Hurricanes are scaled numerically from Category 1 with sustained winds between 74 and 95 miles per hour and Category 5 with sustained winds of 157 miles per hour or greater. After forming closer to Africa, the storms track west toward the Caribbean and often into the Gulf of Mexico where landfalls are usually on the Texas, Louisiana, Mississippi, Alabama or Florida coasts.
Most reporting on hurricanes relates to loss of human life, property devastation and costs associated with rebuilding. Katrina, which made landfall in Mississippi on August 29, 2005, was called the worst natural disaster in American history by former Gov. Haley Barbour in his book, “America’s Great Storm.” More than 200 people perished and all but the northern tier of counties received federal disaster declarations. Damage totals were pegged at $30 billion.
Less reported is the severe damage inflicted on coastal sea life. The larger waves, faster currents and invading foreign species like bacteria can devastate natural habitats and the animals that live in them. While free-swimming animals such as sharks, whales and dolphins can move away from the tumultuous conditions, slow-moving fish, turtles and shellfish cannot. Oysters have severely suffered, and hurricanes play a major part in that.
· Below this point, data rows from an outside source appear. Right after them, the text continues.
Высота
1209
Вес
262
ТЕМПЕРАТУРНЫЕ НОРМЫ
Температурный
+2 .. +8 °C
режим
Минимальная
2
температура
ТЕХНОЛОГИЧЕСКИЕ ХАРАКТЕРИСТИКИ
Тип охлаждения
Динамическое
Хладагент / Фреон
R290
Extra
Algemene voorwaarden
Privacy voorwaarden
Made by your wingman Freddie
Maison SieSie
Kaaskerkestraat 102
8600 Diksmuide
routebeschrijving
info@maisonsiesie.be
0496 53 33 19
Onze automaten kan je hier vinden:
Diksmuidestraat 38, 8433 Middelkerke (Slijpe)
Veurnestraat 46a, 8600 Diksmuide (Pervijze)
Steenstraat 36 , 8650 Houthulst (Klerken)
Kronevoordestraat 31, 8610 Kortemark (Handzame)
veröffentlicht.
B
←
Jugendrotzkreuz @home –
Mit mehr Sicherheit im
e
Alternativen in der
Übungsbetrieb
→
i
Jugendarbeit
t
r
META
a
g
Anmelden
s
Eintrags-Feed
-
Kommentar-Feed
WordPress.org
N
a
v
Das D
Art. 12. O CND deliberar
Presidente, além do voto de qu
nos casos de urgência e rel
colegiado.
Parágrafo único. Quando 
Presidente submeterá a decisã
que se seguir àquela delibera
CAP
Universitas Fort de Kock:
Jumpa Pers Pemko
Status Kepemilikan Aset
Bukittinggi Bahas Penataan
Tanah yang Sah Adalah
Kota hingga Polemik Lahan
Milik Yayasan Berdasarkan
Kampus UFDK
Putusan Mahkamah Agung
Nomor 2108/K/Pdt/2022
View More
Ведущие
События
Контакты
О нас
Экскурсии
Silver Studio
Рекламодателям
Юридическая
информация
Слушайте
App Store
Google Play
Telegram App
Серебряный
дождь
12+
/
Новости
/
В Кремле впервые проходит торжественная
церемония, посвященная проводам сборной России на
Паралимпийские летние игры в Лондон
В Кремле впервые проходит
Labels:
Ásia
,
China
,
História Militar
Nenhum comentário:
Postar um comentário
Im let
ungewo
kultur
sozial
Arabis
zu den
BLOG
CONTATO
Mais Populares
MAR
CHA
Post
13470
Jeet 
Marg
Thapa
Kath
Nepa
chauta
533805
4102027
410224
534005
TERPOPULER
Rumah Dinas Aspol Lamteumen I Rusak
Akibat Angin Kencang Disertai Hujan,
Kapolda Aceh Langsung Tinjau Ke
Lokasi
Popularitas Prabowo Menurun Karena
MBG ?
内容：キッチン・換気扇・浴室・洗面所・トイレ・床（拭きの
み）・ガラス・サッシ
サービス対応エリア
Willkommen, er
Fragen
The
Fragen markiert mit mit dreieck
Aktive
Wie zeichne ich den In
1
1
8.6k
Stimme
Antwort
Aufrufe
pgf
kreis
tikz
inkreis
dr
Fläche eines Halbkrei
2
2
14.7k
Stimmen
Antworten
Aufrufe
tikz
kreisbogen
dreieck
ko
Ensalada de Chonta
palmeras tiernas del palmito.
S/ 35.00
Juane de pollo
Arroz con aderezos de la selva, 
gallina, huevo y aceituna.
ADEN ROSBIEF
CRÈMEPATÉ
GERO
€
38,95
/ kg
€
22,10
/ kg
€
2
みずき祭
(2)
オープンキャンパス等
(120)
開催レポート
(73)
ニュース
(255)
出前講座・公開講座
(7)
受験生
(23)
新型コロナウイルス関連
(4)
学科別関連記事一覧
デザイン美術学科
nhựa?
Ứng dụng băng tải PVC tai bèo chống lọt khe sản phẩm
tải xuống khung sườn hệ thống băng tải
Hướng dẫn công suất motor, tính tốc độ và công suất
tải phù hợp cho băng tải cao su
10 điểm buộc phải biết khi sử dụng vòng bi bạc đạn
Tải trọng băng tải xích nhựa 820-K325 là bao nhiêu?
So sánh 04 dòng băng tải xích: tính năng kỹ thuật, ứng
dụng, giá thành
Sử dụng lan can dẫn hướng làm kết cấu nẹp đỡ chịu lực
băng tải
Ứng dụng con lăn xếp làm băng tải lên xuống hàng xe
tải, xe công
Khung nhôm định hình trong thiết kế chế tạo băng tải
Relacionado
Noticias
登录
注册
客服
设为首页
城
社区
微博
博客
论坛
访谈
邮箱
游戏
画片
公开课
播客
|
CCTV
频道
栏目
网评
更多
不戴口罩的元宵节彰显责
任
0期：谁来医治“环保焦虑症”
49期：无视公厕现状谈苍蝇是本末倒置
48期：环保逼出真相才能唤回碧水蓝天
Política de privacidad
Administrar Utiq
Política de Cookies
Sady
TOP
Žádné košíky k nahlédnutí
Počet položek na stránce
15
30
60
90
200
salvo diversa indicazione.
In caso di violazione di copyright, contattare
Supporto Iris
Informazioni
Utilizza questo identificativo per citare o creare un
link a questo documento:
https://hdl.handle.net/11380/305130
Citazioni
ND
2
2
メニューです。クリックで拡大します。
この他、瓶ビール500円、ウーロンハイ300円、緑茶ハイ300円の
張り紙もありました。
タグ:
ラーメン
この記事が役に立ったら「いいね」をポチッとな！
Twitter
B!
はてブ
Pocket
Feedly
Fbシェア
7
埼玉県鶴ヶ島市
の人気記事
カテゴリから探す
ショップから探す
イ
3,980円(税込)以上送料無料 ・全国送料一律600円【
“Oysters can survive full-strength seawater,” said Dr. Read Hendon of the Gulf Coast Research Laboratory (GCRL) said. “But it’s the disease and parasites associated with our salinities that then wipe out oyster populations. That’s a double-edged sword. We’ve had hurricanes since the beginning of time, but with increasing temperatures, we have seen, and this is well-documented throughout NOAA and the weather service, we’re seeing more frequent storms.”
Angelos Apeitos, also with GCRL, said that the warm water and invading parasites and bacteria are the most detrimental results of hurricanes in regards to oysters.
“If you think of the origin of the hurricane,” Apeitos said. “By the time we get it, and it’s migrated through literally hundreds, sometimes thousands, of miles of open water. Think of a parasite that’s not present here that impacts, the well-being; brings it here, puts it here… and then when the water recedes, it takes everything that was on land back into the water.”
The National Climate Assessment also published a statement about the multiple causes that are likely contributors to the rise in sea surface temperature in the Atlantic.
“Numerous factors have been shown to influence these local sea surface temperatures, including natural variability, human-induced emissions of heat-trapping gases, and particulate pollution,” the assessment reported. Too, there are some reports showing no connection between climate change and increasing storms.